### [Work request 1]
Sum up the passage on U.S.-Mexico border scholarship in two sentences.

### [Selected text]

>>

Clendenen’s main argument is that the
Punitive Expedition was not a humiliating failure for the US military, however
this period of U.S.-Mexico history has been greatly neglected by historians
because it had been forgotten amidst the earlier wars with the Plains Indians
and World War I. He argues: “General Pershing’s Punitive Expedition was soon so
over-shadowed by the entry of the United States into World War I that
historians have given it scant attention, and most of those who grant it a few
sentences, or a paragraph or two, are amazingly misinformed about it. Yet the
operations of small American forces in northern Mexico on numerous occasions
constitute a phase of our military history that is well worth rescuing”.[3]
To support his argument, Clendenen relies
on a variety of sources including interviews, diaries and autobiographies of
American soldiers, as well as U.S. archival sources. However Mexican sources
are nearly nonexistent. He justifies that the exclusion of Mexican sources was
intentional because his goal is to describe the basis on which American
commanders formed their decisions. Clendenen argues that his research
deliberately presents only the American perspective on the border conflicts
because that is the nature of military history. “A military history written
from the point of view of a participant nation is necessarily one-sided; it
cannot be completely objective regarding the enemy… the commander of a military
unit must base his decisions upon the information he actually has at a given
moment—not upon what a scholar or historian may know half a century later… Hence,
I make no apology for having cited very few Mexican sources…”.[4]
Clendenen is also reluctant to include Mexican sources because, he argues, it
is very difficult for an American to obtain firsthand information regarding
events and activities. “Mexicans, for some reason or other,” he says, “are
reluctant to discuss border events with Americans”.[5]
This type of justification for focusing on the American narrative falls in line
with most of the early scholarship about the U.S.-Mexico border. Very little,
if any, of Clendenen’s work can be considered transnational even though its
subject matter is about the US and Mexican army’s movements throughout the
borderlands. Aside from examining the interconnections between political units
(in this case, the militaries of two countries), Clendenen does little to
examine the flow of goods, people, and ideas across borders, or focus on the
role of non-state actors and the agency of non-elites. Little attention is also
paid to tracing how the United States’ involvement overseas affects those back
home.
Beyond Smoke and Mirrors
By the early 2000s, scholarship on the U.S.-Mexico border was starting to become more willing to discuss the non-state, non-American actors, though it still tended to have a strong American perspective. Beyond Smoke and Mirrors: Mexican Immigration in an Era of Economic Integration (2002) by Douglas Massey et al. examines the economic and public policy history of the U.S.-Mexico border—specifically the opposing effects of the Immigration Reform and Control Act (IRCA) and the North American Free Trade Agreement (NAFTA)—to draw conclusions about the complexities of how the border operated between 1965 and 1986. Massey et al. argue that the migration system between Mexico and the United States is similar to a complicated piece of machinery and that their monograph is meant to troubleshoot the problems of immigration by describing the dramatic impact that immigration policies have had on those living in Mexico as well as the United States.

<<

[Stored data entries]
>>

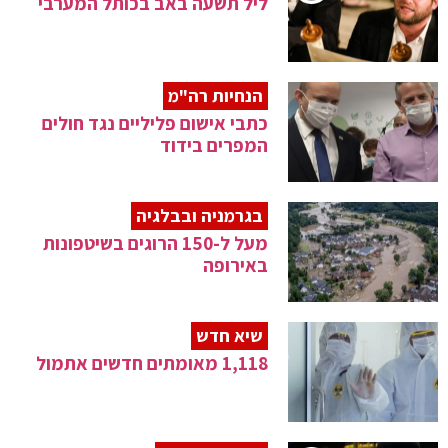
ליל תשעה באב בכותל המערבי
הנחיות רה"מ
כתבי אישום פליליים נגד חולים
המפרים בידוד
בגרמניה ובבלגיה
מעל ל-150 הרוגים בשיטפונות
באירופה
שיא חדש
1,118 מאומתים חדשים אתמול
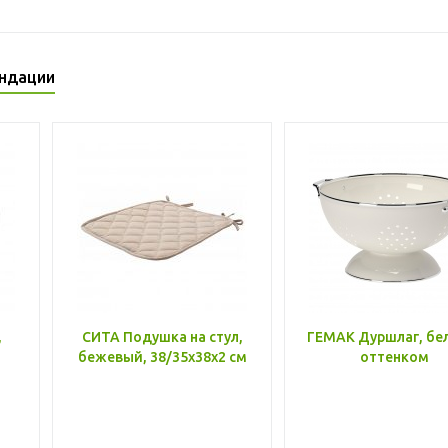
ндации
,
СИТА Подушка на стул,
ГЕМАК Дуршлаг, бе
бежевый, 38/35x38x2 см
оттенком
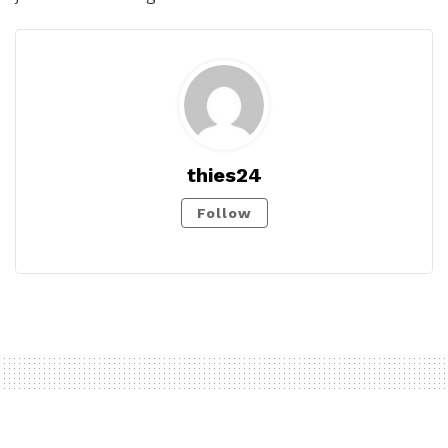
thies24
Follow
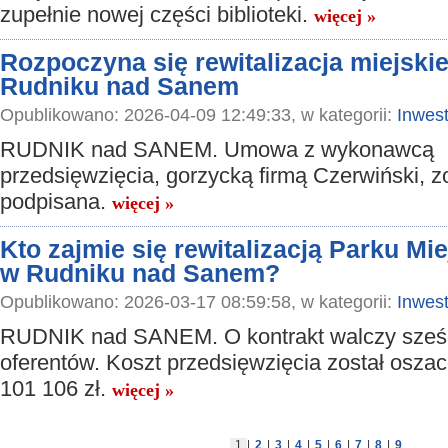
zupełnie nowej części biblioteki.
więcej »
Rozpoczyna się rewitalizacja miejski
Rudniku nad Sanem
Opublikowano: 2026-04-09 12:49:33, w kategorii:
Inwest
RUDNIK nad SANEM. Umowa z wykonawcą
przedsięwzięcia, gorzycką firmą Czerwiński, zo
podpisana.
więcej »
Kto zajmie się rewitalizacją Parku Mi
w Rudniku nad Sanem?
Opublikowano: 2026-03-17 08:59:58, w kategorii:
Inwest
RUDNIK nad SANEM. O kontrakt walczy sześ
oferentów. Koszt przedsięwzięcia został osza
101 106 zł.
więcej »
1
|
2
|
3
|
4
|
5
|
6
|
7
|
8
|
9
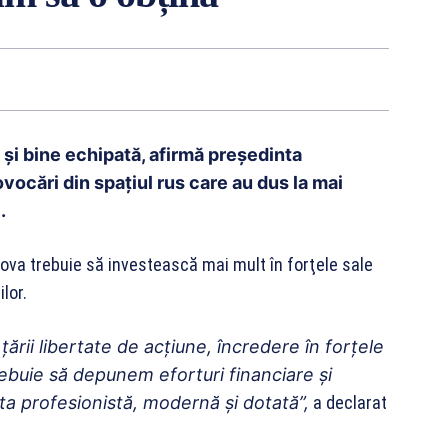
și bine echipată, afirmă președinta
vocări din spațiul rus care au dus la mai
.
ova trebuie să investească mai mult în forţele sale
lor.
ării libertate de acţiune, încredere în forţele
trebuie să depunem eforturi financiare şi
ta profesionistă, modernă şi dotată”,
a declarat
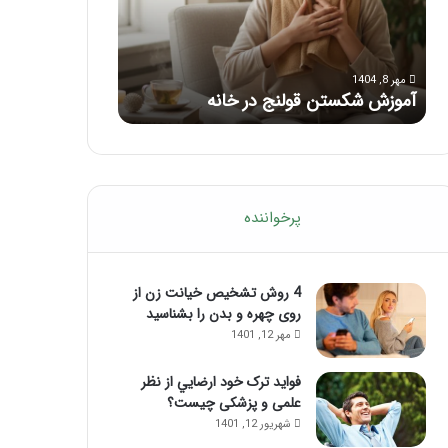
با
بعد
این
از
مرداد 6, 1404
مرداد 5, 1404
ماساژ
تزریق
ماساژ برای بهبود تمرکز ذهنی؛ با این
راهنمای کامل آم
حواس‌جمع
ژل
ماساژ حواس‌جمع شوید!
تزریق ژل
شوید!
پرخواننده
4 روش تشخیص خیانت زن از
روی چهره و بدن را بشناسید
مهر 12, 1401
فواید ترک خود ارضايي از نظر
علمی و پزشکی چیست؟
شهریور 12, 1401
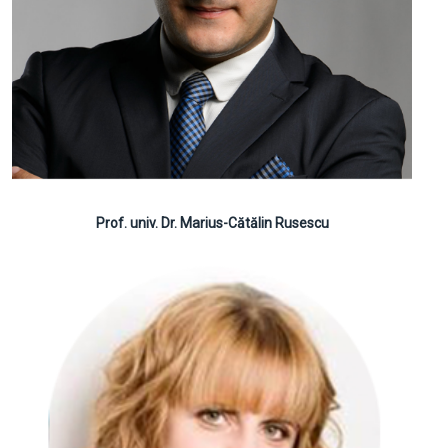
Prof. univ. Dr. Marius-Cătălin Rusescu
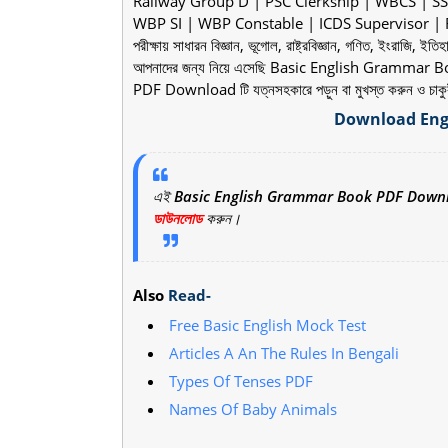
Railway Group D | PSC Clerkship | WBCS | S
WBP SI | WBP Constable | ICDS Supervisor | 
পরীক্ষায় সাধারন বিজ্ঞান, ভূগোল, রাষ্ট্রবিজ্ঞান, গণিত, ইংরাজি
আপনাদের জন্য নিয়ে এসেছি Basic English Gramma
PDF Download টি যত্নসহকারে পড়ুন বা মুখস্ত করুন ও চাকুরী
Download Eng
এই
Basic English Grammar Book PDF Down
ডাউনলোড
করুন।
Also
Read-
Free Basic English Mock Test
Articles A An The Rules In Bengali
Types Of Tenses PDF
Names Of Baby Animals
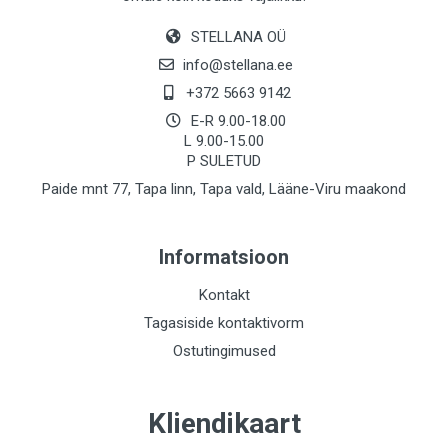
STELLANA OÜ
info@stellana.ee
+372 5663 9142
E-R 9.00-18.00
L 9.00-15.00
P SULETUD
Paide mnt 77, Tapa linn, Tapa vald, Lääne-Viru maakond
Informatsioon
Kontakt
Tagasiside kontaktivorm
Ostutingimused
Kliendikaart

<<

### [Work request 2]
Pull out each line in the records above that contains the string "forţele".

### [Task answer 1]
Clendenen argues that the Punitive Expedition was not a humiliating failure for the US military but has been neglected by historians, and he relies on American sources while deliberately excluding Mexican ones, an approach that matches most early border scholarship and leaves his work hardly transnational. By the early 2000s, scholarship such as Beyond Smoke and Mirrors (2002) by Douglas Massey et al. was becoming more willing to discuss non-state, non-American actors, examining the opposing effects of IRCA and NAFTA and the impact of immigration policies on people in both Mexico and the United States.

### [Task answer 2]
ova trebuie să investească mai mult în forţele sale
ării libertate de acţiune, încredere în forţele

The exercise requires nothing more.